2000 Fiscal Year Annual Research Report
ヒト神経膠芽腫における壊死巣形成機構を標的とした治療の基礎的研究
Project/Area Number |
12671346
|
Research Institution | Kanazawa University |
Principal Investigator |
立花 修 金沢大学, 医学部, 講師 (40211362)
|
Keywords | glioblastoma / decoy receptor 3 / Fas / Fas ligand |
Research Abstract |
ヒト神経膠芽腫の細胞死に結びつく遺伝子・蛋白としてFas/FasLの発現と壊死巣の関係を報告してきたが、この両者のみで壊死巣の機構は説明できない。

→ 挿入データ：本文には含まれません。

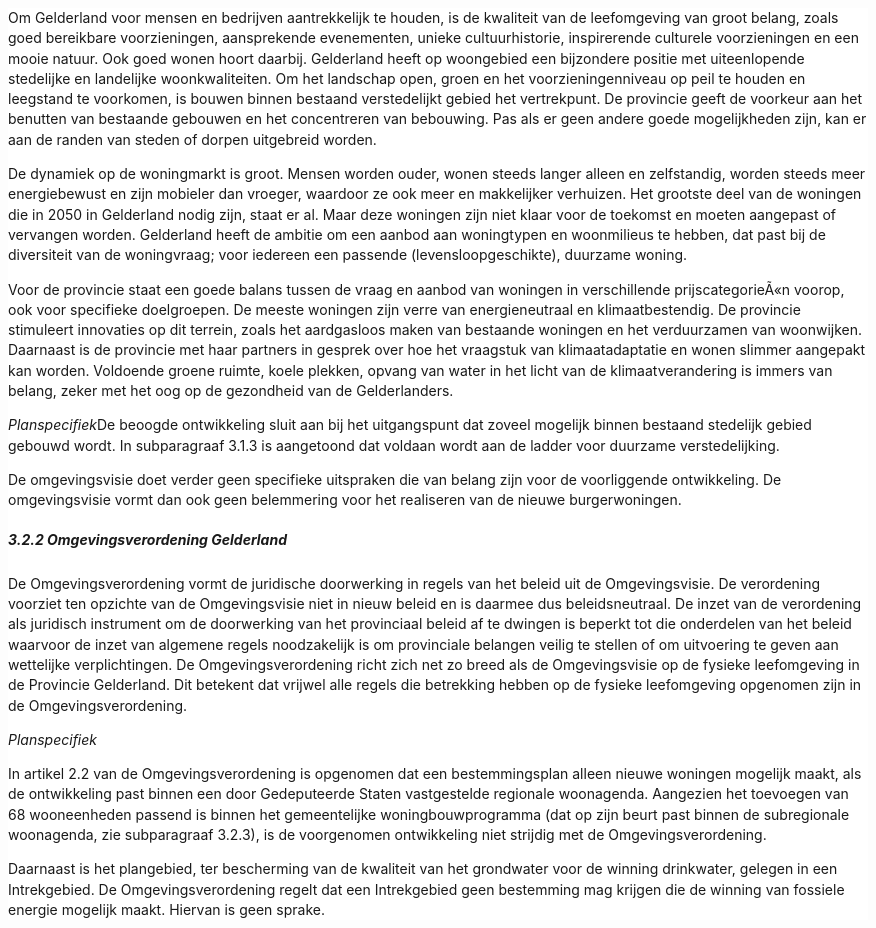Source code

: Om Gelderland voor mensen en bedrijven aantrekkelijk te houden, is de kwaliteit van de leefomgeving van groot belang, zoals goed bereikbare voorzieningen, aansprekende evenementen, unieke cultuurhistorie, inspirerende culturele voorzieningen en een mooie natuur. Ook goed wonen hoort daarbij. Gelderland heeft op woongebied een bijzondere positie met uiteenlopende stedelijke en landelijke woonkwaliteiten. Om het landschap open, groen en het voorzieningenniveau op peil te houden en leegstand te voorkomen, is bouwen binnen bestaand verstedelijkt gebied het vertrekpunt. De provincie geeft de voorkeur aan het benutten van bestaande gebouwen en het concentreren van bebouwing. Pas als er geen andere goede mogelijkheden zijn, kan er aan de randen van steden of dorpen uitgebreid worden.

De dynamiek op de woningmarkt is groot. Mensen worden ouder, wonen steeds langer alleen en zelfstandig, worden steeds meer energiebewust en zijn mobieler dan vroeger, waardoor ze ook meer en makkelijker verhuizen. Het grootste deel van de woningen die in 2050 in Gelderland nodig zijn, staat er al. Maar deze woningen zijn niet klaar voor de toekomst en moeten aangepast of vervangen worden. Gelderland heeft de ambitie om een aanbod aan woningtypen en woonmilieus te hebben, dat past bij de diversiteit van de woningvraag; voor iedereen een passende (levensloopgeschikte), duurzame woning.

Voor de provincie staat een goede balans tussen de vraag en aanbod van woningen in verschillende prijscategorieÃ«n voorop, ook voor specifieke doelgroepen. De meeste woningen zijn verre van energieneutraal en klimaatbestendig. De provincie stimuleert innovaties op dit terrein, zoals het aardgasloos maken van bestaande woningen en het verduurzamen van woonwijken. Daarnaast is de provincie met haar partners in gesprek over hoe het vraagstuk van klimaatadaptatie en wonen slimmer aangepakt kan worden. Voldoende groene ruimte, koele plekken, opvang van water in het licht van de klimaatverandering is immers van belang, zeker met het oog op de gezondheid van de Gelderlanders.

*Planspecifiek*De beoogde ontwikkeling sluit aan bij het uitgangspunt dat zoveel mogelijk binnen bestaand stedelijk gebied gebouwd wordt. In subparagraaf 3\.1\.3 is aangetoond dat voldaan wordt aan de ladder voor duurzame verstedelijking.

De omgevingsvisie doet verder geen specifieke uitspraken die van belang zijn voor de voorliggende ontwikkeling. De omgevingsvisie vormt dan ook geen belemmering voor het realiseren van de nieuwe burgerwoningen.

##### 3\.2\.2 Omgevingsverordening Gelderland

De Omgevingsverordening vormt de juridische doorwerking in regels van het beleid uit de Omgevingsvisie. De verordening voorziet ten opzichte van de Omgevingsvisie niet in nieuw beleid en is daarmee dus beleidsneutraal. De inzet van de verordening als juridisch instrument om de doorwerking van het provinciaal beleid af te dwingen is beperkt tot die onderdelen van het beleid waarvoor de inzet van algemene regels noodzakelijk is om provinciale belangen veilig te stellen of om uitvoering te geven aan wettelijke verplichtingen. De Omgevingsverordening richt zich net zo breed als de Omgevingsvisie op de fysieke leefomgeving in de Provincie Gelderland. Dit betekent dat vrijwel alle regels die betrekking hebben op de fysieke leefomgeving opgenomen zijn in de Omgevingsverordening.

*Planspecifiek*

In artikel 2\.2 van de Omgevingsverordening is opgenomen dat een bestemmingsplan alleen nieuwe woningen mogelijk maakt, als de ontwikkeling past binnen een door Gedeputeerde Staten vastgestelde regionale woonagenda. Aangezien het toevoegen van 68 wooneenheden passend is binnen het gemeentelijke woningbouwprogramma (dat op zijn beurt past binnen de subregionale woonagenda, zie subparagraaf 3\.2\.3), is de voorgenomen ontwikkeling niet strijdig met de Omgevingsverordening.

Daarnaast is het plangebied, ter bescherming van de kwaliteit van het grondwater voor de winning drinkwater, gelegen in een Intrekgebied. De Omgevingsverordening regelt dat een Intrekgebied geen bestemming mag krijgen die de winning van fossiele energie mogelijk maakt. Hiervan is geen sprake.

何ゆえ、神経膠芽腫細胞は両者を発現するのに自爆しないのかの問いに、Decoy receptor 3(DcR3)の存在に注目して、臨床材料57例の星細胞性腫瘍(7 diffuse astrocytomas:DA,WHO grade II,16 anaplastic astrocytomas:AA,grade III,34 glioblastomas:GB,grade IV)を検討した。DcR3の遺伝子増幅の有無を半定量的PCR法を用い、DcR3mRNAの発現をリアルタイム半定量的逆転写PCR法を用い、さらに、Fas/FasL蛋白の発現を免疫組織化学法を用いて、それぞれ検討した。DcR3遺伝子増幅はAAの16例中1例(6.3%)に、GBでは34例中の7例(20.6%)に認めた。DcR3mRNAの発現はGBでより高い傾向を示した。DcR3遺伝子増幅とmRNA発現量は有意に相関した(p=0.02)。DcR3遺伝子増幅を認めたGB7例中5例にFasの陽性反応を、6例にFasLの陽性反応を認めた。以上より、GBはDcR3の遺伝子増幅を含むDcR3の高発現がFas/FasL依存性の腫瘍細胞死を競合的に阻害することにより、自爆機構を逃れることができるのではないかと推測された。今後、in situ hybridization法を用いて、壊死巣との関係を検討する。